Sunday, April 27, 2014

Theater Review: Cabaret

Cabaret is back in town. And the Roundabout Theatre Company's production is decidedly worth your attention. The first time I saw this musical was at the Broadhurst in 1966. But the production was seriously damaged by the inadequate performance of Jill Haworth as Sally Bowles. And so, in spite of fine performances by Jack Gilford, Bert Convy and Lotte Lenya, the casting of Sally was cause for concern. That egregious error, I believe, kept us from fully appreciating the brilliance of the production. But the situation changed in 1968 when I saw the sublime Judi Dench perform the role of Sally in London.
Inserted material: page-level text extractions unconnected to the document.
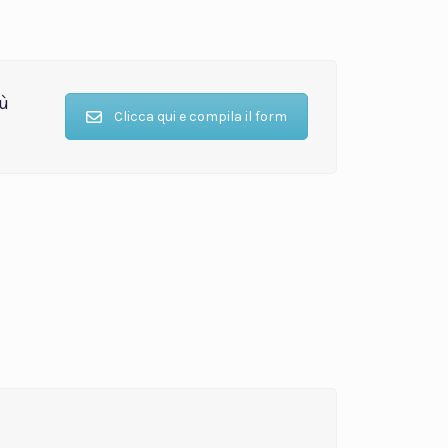
iù
Clicca qui e compila il form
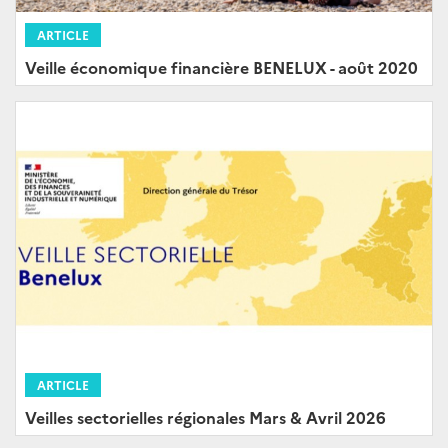
ARTICLE
Veille économique financière BENELUX - août 2020
ARTICLE
Veilles sectorielles régionales Mars & Avril 2026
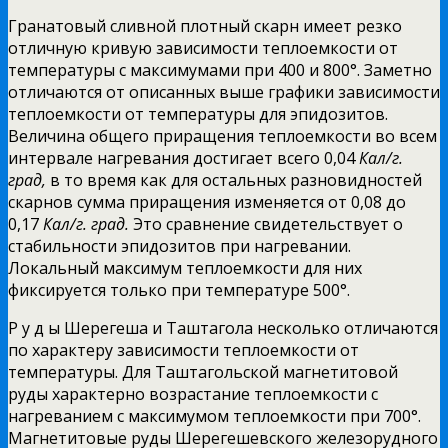
Гранатовый
сливной плотный скарн имеет резко
отличную кривую зависимости теплоемкости от
температуры с максимумами при 400 и 800°. Заметно
отличаются от описанных выше графики зависимости
теплоемкости от температуры для эпидозитов.
Величина общего приращения теплоемкости во всем
интервале нагревания достигает всего 0,04
Кал/г.
град,
в то время как для остальных разновидностей
скарнов сумма приращения изменяется от 0,08 до
0,17
Кал/г. град.
Это сравнение свидетельствует о
стабильности эпидозитов при нагревании.
Локальный максимум теплоемкости для них
фиксируется только при температуре 500°.
Р у д ы Шерегеша и Таштагола несколько отличаются
по характеру зависимости теплоемкости от
температуры. Для Таштагольской магнетитовой
руды характерно возрастание теплоемкости с
нагреванием с максимумом теплоемкости при 700°.
Магнетитовые руды Шерегешевского железорудного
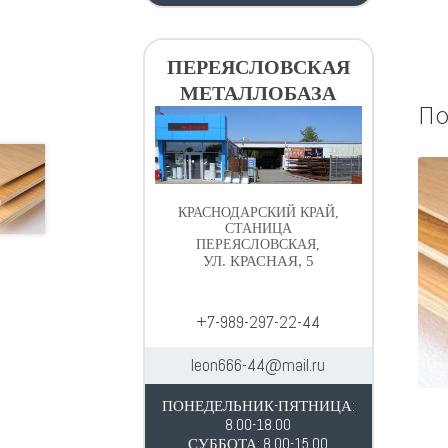
ПЕРЕЯСЛОВСКАЯ
МЕТАЛЛОБАЗА
По
КРАСНОДАРСКИЙ КРАЙ,
СТАНИЦА
ПЕРЕЯСЛОВСКАЯ,
УЛ. КРАСНАЯ, 5
+7-989-297-22-44
leon666-44@mail.ru
ПОНЕДЕЛЬНИК-ПЯТНИЦА:
8.00-18.00
СУББОТА: 8.00-15.00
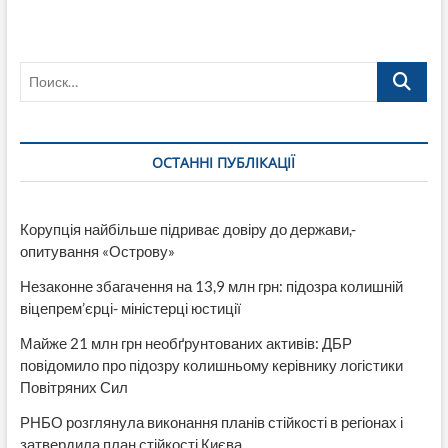
8
марта
цветы?
Поиск…
ОСТАННІ ПУБЛІКАЦІЇ
Корупція найбільше підриває довіру до держави,-
опитування «Острову»
Незаконне збагачення на 13,9 млн грн: підозра колишній
віцепрем’єрці- міністерці юстиції
Майже 21 млн грн необґрунтованих активів: ДБР
повідомило про підозру колишньому керівнику логістики
Повітряних Сил
РНБО розглянула виконання планів стійкості в регіонах і
затвердила план стійкості Києва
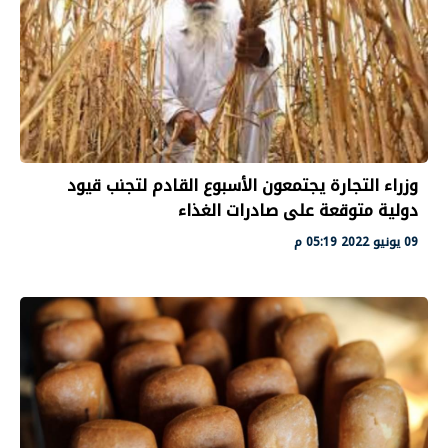
وزراء التجارة يجتمعون الأسبوع القادم لتجنب قيود
دولية متوقعة على صادرات الغذاء
09 يونيو 2022 05:19 م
I'm old enough to have seen the late, great Julie Harris in I Am a Camera, the play by John Van Druten that was inspired by the short stories of Christopher Isherwood. That play, of course, celebrated the birth of a character, Sally Bowles. And now we have Sally again; and this time she is portrayed by Michelle Williams.The Roundabout Theatre Company's Studio 54 has been converted into the Kit Kat Club, complete with tables and chairs so that members of the the audience can pretend that they are actually patrons of the club in the play. Michelle Williams is a lovely Sally Bowles. And, too, she effectively captures the character's vulnerability.
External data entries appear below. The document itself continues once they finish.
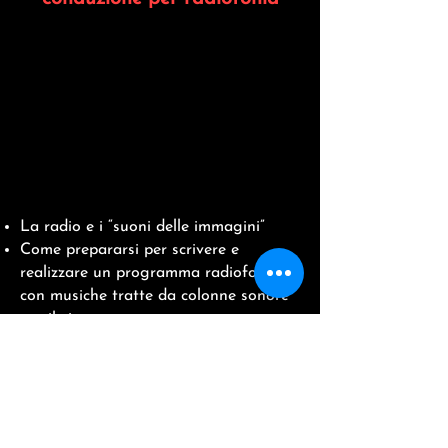
La radio e i “suoni delle immagini”
Come prepararsi per scrivere e
realizzare un programma radiofonico.
con musiche tratte da colonne sonore
per il cinema.
Come realizzare un proprio
programma radiofonico
“da casa” con
computer, cuffie, microfono e brani
selezionati nel web
Preparazione di una Scaletta testi e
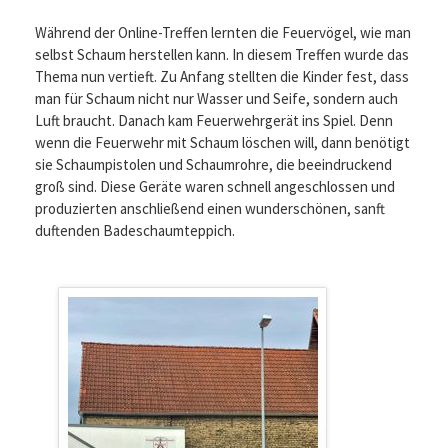
Während der Online-Treffen lernten die Feuervögel, wie man
selbst Schaum herstellen kann. In diesem Treffen wurde das
Thema nun vertieft. Zu Anfang stellten die Kinder fest, dass
man für Schaum nicht nur Wasser und Seife, sondern auch
Luft braucht. Danach kam Feuerwehrgerät ins Spiel. Denn
wenn die Feuerwehr mit Schaum löschen will, dann benötigt
sie Schaumpistolen und Schaumrohre, die beeindruckend
groß sind. Diese Geräte waren schnell angeschlossen und
produzierten anschließend einen wunderschönen, sanft
duftenden Badeschaumteppich.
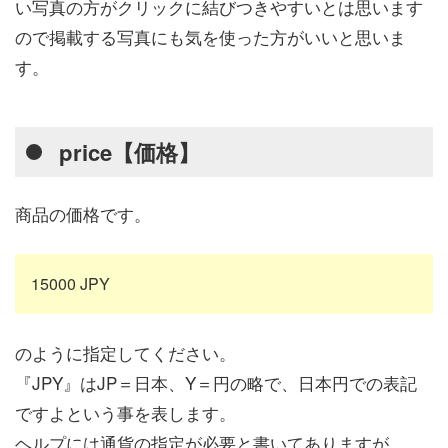
い写真の方がクリックに結びつきやすいとは思います
ので掲載する写真にも気を使った方がいいと思いま
す。
price【価格】
商品の価格です。
15000 JPY
のように指定してください。
『JPY』はJP＝日本、Y＝円の略で、日本円での表記
ですよという事を表します。
ヘルプには通貨の指定が必要と書いてありますが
The major performances are commendable. In addition to Michelle Williams, Linda Emond is a fine Fraulein Schneider; Bill Heck is excellent as the sexually ambiguous Clifford Bradshaw. Danny Burstein is just right as Herr Schultz, a man who must hide his true identity. And the supporting roles are all very ably handled here.
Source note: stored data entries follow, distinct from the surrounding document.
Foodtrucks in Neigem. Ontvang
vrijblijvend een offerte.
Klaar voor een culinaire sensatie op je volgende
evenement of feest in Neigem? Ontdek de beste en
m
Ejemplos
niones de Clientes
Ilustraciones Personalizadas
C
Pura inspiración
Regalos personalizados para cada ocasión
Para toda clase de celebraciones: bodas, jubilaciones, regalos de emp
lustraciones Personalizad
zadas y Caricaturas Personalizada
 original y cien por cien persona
Everything in this production (setting, characterizations, choreography) appears to capture the Berlin of 1930. And we get the feeling that the doors in Fraulein Schneider's house will lead us to something dangerous and dreary, even deadly. The Berlin of 1939 was insecure and squalid. Robert Brill's settings, containing minimal furniture, also reflect the menace. And the one character who best personifies the ugliness and dangers of the time, of course, is the Emcee; and, once again, he is brilliantly portrayed by Alan Cumming. Reserve a table at Studio 54. Attention must be paid.